Life is not bad. It is intolerable, which is different. I sat up heavily. I stared at my mother’s feet.

‘He doesn’t want the thousand pieces of silver?’

‘What decent man would when a woman went with it who has shown everything she’s got to half Aetolia? But a boy, heir to no more than a farm, to turn down alliance with us – with us!’

I heard the door close again and the latch drop. I listened for the wooden bolt to move but it never did. Well. What bolt is needed to cage a naked girl?

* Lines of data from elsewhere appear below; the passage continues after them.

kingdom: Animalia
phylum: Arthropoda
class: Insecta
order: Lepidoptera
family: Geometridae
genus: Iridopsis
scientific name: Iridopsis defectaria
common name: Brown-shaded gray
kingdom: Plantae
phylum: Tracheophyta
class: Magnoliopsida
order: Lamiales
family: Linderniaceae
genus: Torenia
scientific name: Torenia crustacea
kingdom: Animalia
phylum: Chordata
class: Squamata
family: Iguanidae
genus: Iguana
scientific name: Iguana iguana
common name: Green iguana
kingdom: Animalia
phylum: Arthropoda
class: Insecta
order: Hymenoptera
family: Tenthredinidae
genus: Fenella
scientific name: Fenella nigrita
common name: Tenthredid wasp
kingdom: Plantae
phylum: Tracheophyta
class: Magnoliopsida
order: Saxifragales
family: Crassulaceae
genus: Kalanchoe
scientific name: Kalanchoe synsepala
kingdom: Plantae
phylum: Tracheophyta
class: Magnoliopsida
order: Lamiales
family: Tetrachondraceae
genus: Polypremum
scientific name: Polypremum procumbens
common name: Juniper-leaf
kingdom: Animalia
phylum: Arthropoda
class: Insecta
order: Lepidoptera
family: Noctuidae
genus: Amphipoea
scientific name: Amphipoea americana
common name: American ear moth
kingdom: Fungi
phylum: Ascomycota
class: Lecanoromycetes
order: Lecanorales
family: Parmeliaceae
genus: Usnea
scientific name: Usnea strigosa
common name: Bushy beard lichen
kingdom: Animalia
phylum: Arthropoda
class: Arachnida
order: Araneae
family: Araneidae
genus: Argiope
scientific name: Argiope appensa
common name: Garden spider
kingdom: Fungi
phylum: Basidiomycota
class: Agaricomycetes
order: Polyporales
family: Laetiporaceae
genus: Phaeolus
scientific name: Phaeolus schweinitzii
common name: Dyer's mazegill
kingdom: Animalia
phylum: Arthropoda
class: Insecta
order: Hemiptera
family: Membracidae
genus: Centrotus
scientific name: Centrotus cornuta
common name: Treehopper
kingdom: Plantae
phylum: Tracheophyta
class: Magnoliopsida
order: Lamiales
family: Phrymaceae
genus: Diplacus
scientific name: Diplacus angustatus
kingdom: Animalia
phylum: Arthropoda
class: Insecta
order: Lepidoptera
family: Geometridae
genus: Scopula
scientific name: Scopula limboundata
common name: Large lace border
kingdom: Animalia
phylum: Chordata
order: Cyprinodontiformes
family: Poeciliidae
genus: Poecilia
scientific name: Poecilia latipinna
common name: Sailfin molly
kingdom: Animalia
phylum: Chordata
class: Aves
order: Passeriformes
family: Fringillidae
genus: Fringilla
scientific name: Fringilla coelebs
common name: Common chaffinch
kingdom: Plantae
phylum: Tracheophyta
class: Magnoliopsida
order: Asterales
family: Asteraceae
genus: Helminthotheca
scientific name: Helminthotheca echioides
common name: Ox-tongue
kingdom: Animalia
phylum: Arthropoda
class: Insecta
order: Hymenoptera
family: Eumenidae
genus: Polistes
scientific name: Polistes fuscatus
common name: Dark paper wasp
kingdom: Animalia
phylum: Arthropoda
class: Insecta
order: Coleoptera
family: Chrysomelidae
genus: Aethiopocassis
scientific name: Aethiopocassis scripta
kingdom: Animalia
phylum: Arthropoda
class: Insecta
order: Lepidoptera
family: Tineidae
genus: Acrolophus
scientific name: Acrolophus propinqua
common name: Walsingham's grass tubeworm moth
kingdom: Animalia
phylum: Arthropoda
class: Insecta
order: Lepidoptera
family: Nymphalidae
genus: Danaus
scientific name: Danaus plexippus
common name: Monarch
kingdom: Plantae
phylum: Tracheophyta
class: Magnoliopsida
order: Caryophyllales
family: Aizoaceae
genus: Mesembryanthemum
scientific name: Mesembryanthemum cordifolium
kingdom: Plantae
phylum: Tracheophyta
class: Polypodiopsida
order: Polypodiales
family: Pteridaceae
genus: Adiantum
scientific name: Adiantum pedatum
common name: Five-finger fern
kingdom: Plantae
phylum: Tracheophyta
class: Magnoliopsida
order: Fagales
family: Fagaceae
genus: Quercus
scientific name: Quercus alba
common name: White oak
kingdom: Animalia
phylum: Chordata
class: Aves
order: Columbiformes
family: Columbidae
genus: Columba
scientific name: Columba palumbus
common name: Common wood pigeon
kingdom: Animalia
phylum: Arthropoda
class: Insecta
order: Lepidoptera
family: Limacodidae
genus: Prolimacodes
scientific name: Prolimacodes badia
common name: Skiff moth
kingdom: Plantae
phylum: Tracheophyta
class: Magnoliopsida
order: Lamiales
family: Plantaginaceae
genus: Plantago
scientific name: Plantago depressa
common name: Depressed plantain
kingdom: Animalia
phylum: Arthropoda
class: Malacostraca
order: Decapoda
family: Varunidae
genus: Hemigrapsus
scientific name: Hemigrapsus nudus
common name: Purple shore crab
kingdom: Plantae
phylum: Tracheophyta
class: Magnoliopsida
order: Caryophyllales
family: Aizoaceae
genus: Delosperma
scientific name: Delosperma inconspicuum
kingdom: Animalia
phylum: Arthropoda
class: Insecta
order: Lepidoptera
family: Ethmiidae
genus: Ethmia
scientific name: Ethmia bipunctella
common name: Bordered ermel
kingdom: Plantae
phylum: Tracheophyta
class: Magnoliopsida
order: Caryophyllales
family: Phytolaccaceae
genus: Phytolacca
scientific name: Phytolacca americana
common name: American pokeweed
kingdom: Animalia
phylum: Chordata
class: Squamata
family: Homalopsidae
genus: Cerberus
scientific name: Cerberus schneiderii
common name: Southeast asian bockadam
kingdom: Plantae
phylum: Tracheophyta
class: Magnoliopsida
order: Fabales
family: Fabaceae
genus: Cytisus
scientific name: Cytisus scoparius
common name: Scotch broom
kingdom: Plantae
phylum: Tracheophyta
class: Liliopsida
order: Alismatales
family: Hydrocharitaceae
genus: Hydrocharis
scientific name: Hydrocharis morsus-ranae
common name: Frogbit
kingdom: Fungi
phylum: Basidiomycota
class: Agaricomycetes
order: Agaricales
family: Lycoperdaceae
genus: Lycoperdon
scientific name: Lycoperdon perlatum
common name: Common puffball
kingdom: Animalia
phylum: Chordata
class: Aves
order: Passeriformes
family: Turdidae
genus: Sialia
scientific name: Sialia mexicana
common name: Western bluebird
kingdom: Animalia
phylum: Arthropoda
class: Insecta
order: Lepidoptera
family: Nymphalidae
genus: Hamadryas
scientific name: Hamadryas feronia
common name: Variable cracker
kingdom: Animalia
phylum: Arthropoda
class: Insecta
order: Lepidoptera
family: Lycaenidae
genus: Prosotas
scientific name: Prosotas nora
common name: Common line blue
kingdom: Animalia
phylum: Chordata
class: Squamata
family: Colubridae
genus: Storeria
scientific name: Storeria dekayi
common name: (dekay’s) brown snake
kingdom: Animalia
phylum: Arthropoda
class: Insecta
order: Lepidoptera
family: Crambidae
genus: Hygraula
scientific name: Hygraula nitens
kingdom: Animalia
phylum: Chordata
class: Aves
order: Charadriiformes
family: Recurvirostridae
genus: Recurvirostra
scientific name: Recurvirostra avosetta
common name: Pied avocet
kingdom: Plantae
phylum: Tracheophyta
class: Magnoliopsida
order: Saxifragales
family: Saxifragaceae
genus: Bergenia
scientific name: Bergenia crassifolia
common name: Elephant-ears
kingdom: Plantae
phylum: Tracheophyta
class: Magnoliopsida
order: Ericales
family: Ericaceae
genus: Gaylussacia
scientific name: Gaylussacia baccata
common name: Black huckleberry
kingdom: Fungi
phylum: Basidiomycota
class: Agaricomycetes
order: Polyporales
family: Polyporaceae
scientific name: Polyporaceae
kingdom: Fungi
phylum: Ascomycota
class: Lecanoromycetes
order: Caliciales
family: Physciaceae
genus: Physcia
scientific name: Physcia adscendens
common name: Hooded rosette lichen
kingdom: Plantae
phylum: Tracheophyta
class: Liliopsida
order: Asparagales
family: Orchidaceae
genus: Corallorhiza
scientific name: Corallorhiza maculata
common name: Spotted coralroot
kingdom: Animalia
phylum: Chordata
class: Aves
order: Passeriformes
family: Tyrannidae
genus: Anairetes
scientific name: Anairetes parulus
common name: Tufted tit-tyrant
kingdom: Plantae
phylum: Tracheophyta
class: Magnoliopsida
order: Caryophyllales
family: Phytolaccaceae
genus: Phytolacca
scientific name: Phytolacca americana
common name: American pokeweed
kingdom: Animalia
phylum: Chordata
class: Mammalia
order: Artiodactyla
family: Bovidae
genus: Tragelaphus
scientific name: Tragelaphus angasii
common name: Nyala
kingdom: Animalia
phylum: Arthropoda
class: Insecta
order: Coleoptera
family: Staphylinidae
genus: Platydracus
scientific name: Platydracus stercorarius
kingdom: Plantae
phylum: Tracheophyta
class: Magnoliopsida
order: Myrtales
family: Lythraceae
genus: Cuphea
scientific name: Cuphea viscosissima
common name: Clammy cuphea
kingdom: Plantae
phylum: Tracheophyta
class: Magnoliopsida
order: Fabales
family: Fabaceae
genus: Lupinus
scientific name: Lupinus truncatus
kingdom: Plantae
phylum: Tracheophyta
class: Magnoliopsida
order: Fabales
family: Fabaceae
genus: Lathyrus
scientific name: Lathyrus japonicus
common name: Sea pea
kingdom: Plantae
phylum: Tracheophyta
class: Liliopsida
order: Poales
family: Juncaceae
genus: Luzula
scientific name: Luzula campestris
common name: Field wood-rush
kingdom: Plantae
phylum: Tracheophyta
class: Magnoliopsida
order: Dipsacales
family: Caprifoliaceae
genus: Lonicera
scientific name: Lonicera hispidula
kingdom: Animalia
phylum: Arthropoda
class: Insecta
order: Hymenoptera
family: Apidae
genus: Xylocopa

Presently I sat up, then stood up. I felt my nips and they had hardly broken the skin. The hounds were well enough trained – no Molossian dogs those! They had known their place and the difference between human skin and a stag’s leather. I took my phial of olive oil and rubbed a little of it into my face. I thought to myself that if Leptides had gone through with his offer I might have asked him for a mirror – and flinched at once from the bloodless image of his voice:
What
would
you
want
with
a
mirror
? I combed my hair out but unravelled the knots with my fingers. I had neither so much hair nor so many combs that I could afford to lose any of them. I eyed my open chest with its folded clothes. The best one lay on top. I moved it on to my pallet and took out a dark gown that had frayed round the hem at the heel. I put it on slowly then fastened it with bronze brooches on either shoulder. I girdled myself and crossed the straps between my small, not to say insignificant breasts, then pulled up the skirt to let it hang down over the girdle.